Il più famoso fautore del pluralismo religioso moderno è John Hick, che ha abbandonato la sua visione esclusivista cattolica e negli anni settanta ha formulato una sua teoria. L’ipotesi pluralistica di Hick afferma che ogni religione a suo modo rappresenta una genuina rivelazione del mondo divino e un mezzo di salvezza pienamente autentico.

Egli crede che tutte le religioni siano risposte culturalmente condizionate della stessa Realtà ultima, e quindi ugualmente valide, e la salvezza è possibile tramite ognuna di esse.

Hick usa la famosa storia dei mistici indù per illustrare il suo punto:

Un elefante venne portato a un gruppo di uomini ciechi che non avevano mai incontrato un animale simile prima. Uno toccò una gamba e descrisse l’elefante come un grande pilastro vivente. Un altro toccò il tronco e lo descrisse come un grande serpente. Un altro ha sentito una zanna e ne ha parlato come di un vomere affilato, e così via. E poi litigarono tutti insieme, sostenendo ciascuno che il proprio racconto fosse quello vero e quindi tutti gli altri falsi. In effetti, naturalmente, erano tutte veri, ma ciascuno si riferiva solo a un aspetto della realtà totale e tutti espressi in analogie molto imperfette”. (7)

■ **Dati forniti**:
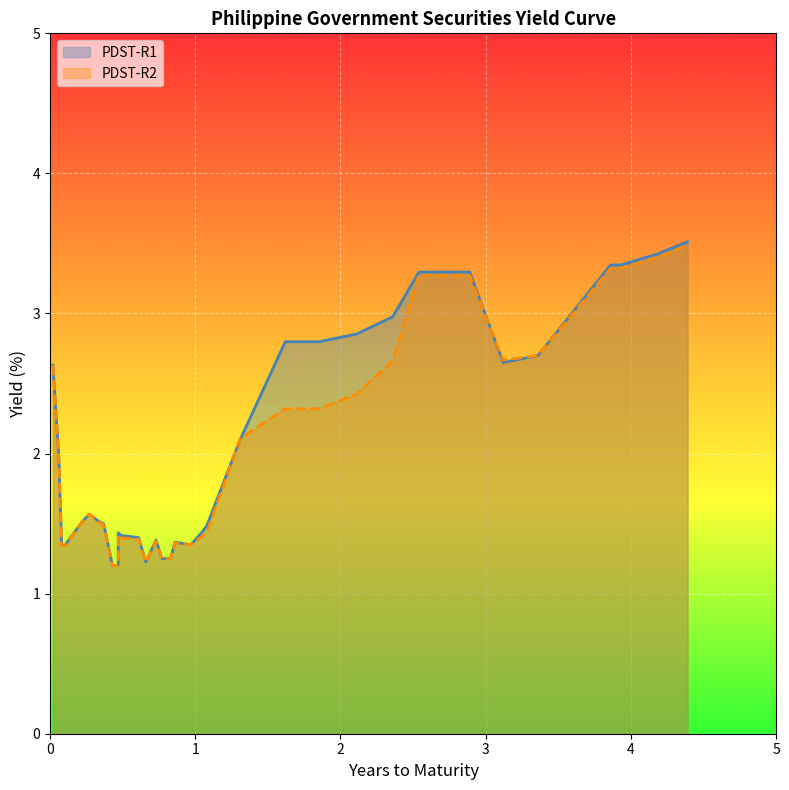

In PDST-R1, how many points are higher than both neighbors (excluding endpoints)?

4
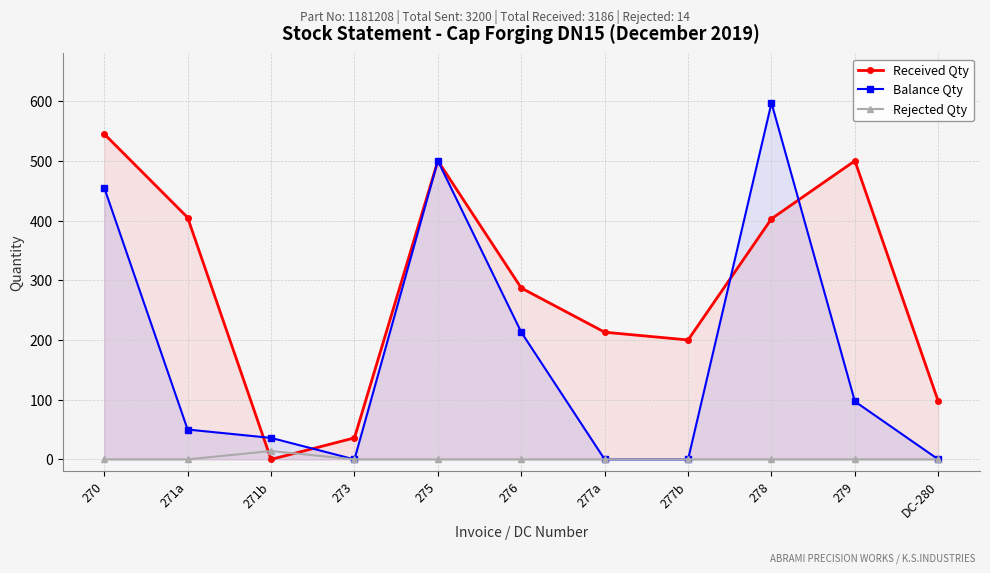

What position from the right is 277a?

5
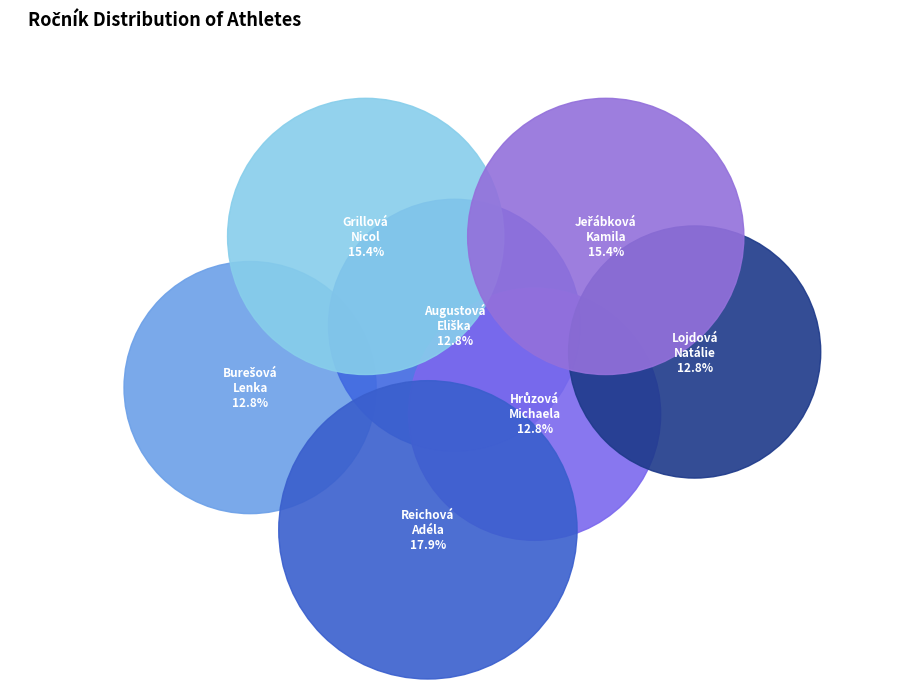

How many slices are in this pie chart?

7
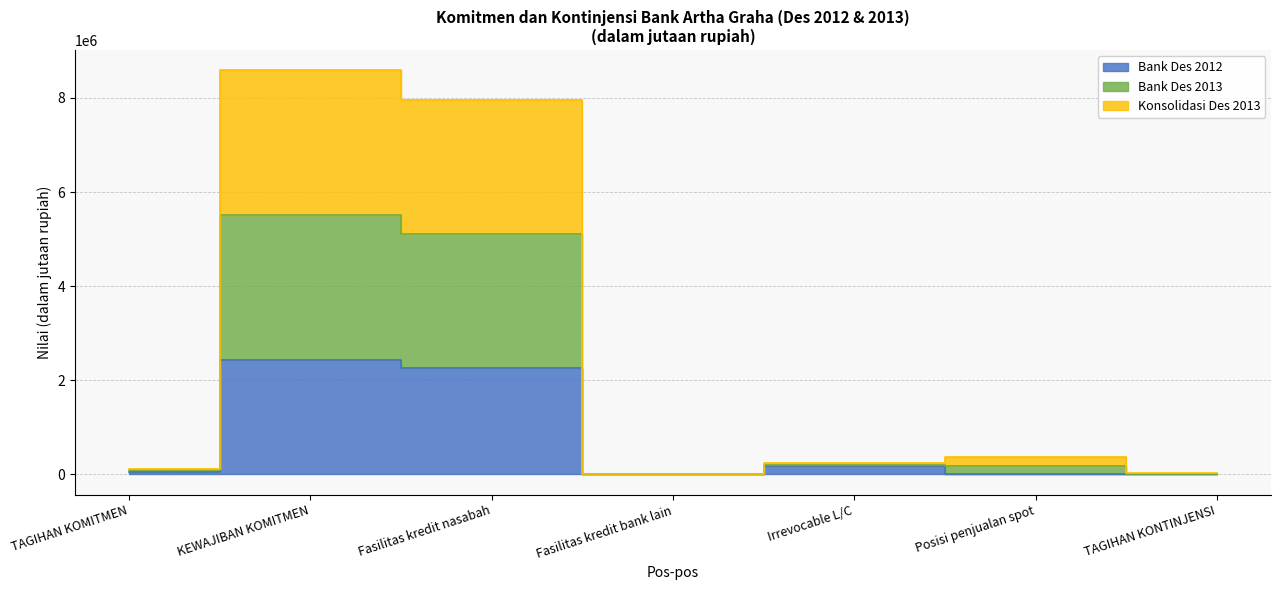

Is it true that Konsolidasi Des 2013 equals 182550 at Posisi penjualan spot?

True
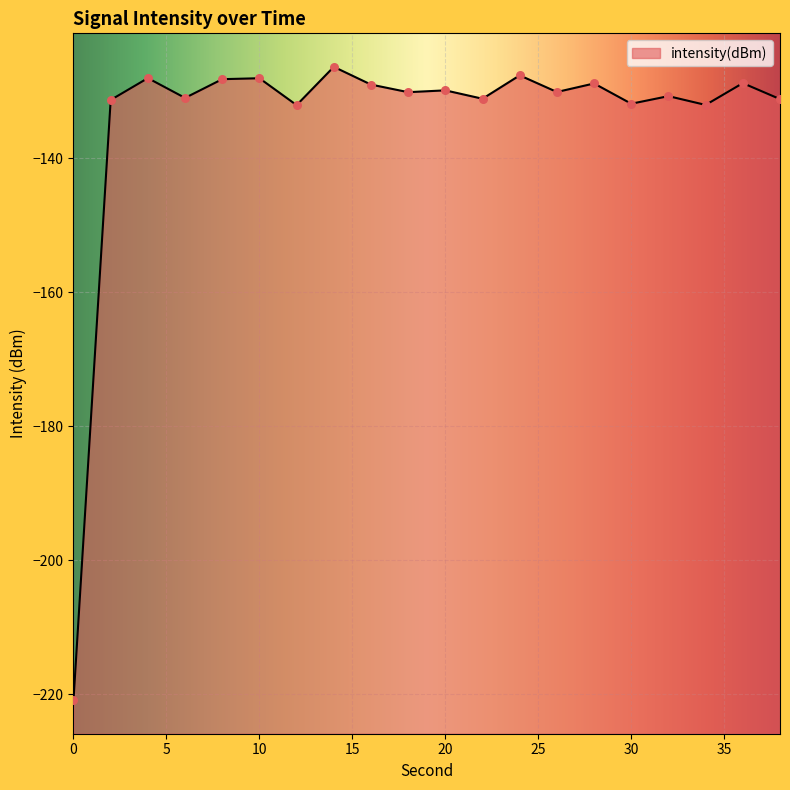

What is the change in value from 0 to 18?

+90.8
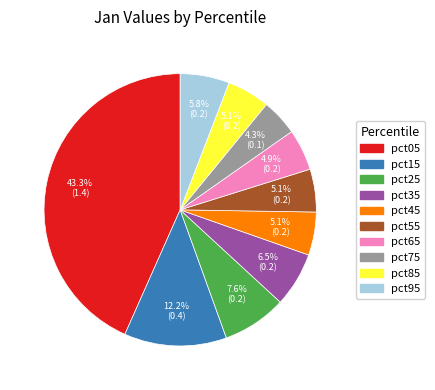

How many slices are in this pie chart?

10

■ **Cosa fare**:
Prosegui il testo sul pluralismo religioso di Hick dopo l'ultima frase riportata.

■ **Risposta**:
Ci sono molti difetti nell’ipotesi di Hick. Il problema più serio è riconciliare le affermazioni di verità contrastanti tra le varie religioni: per esempio, il monoteismo dell’Islām contrapposto al politeismo dell’induismo; il concetto di morte e resurrezione dell’Islām e del cristianesimo in opposizione alle reincarnazioni e al raggiungimento dello stato di nirvana del buddismo; la salvezza attraverso la Trinità in contrapposizione al Tawhid (monoteismo), ecc.

Per risolvere il problema delle affermazioni di verità contrastanti, Hick sostiene che le tradizioni religiose differiscono su tre questioni:

(1) su fatti storici;

(2) su fatti metastorici;

(3) sulle concezioni del Reale.

Quindi propone la soluzione per queste differenze.

Per i disaccordi sui fatti storici, Hick suggerisce che si tratta di questioni minori e che potrebbero essere risolte applicando il metodo storico.

Per quanto riguarda le differenze sui fatti metastorici (questioni cioè che non possono essere stabilite da prove storiche o empiriche, come “l’universo è temporale o eterno” o “morte e poi risurrezione contro reincarnazione”), afferma che la risoluzione di tali differenze non sono necessarie per la salvezza e che le religioni hanno bisogno di dialogare maggiormente onde modificare le proprie convinzioni.

Rispetto alle differenti concezioni del Reale, Hick presume che tutte le tradizioni religiose ne rappresentino genuine manifestazioni e che la divinità di ciascuna tradizione sia un volto autentico del Reale. (8)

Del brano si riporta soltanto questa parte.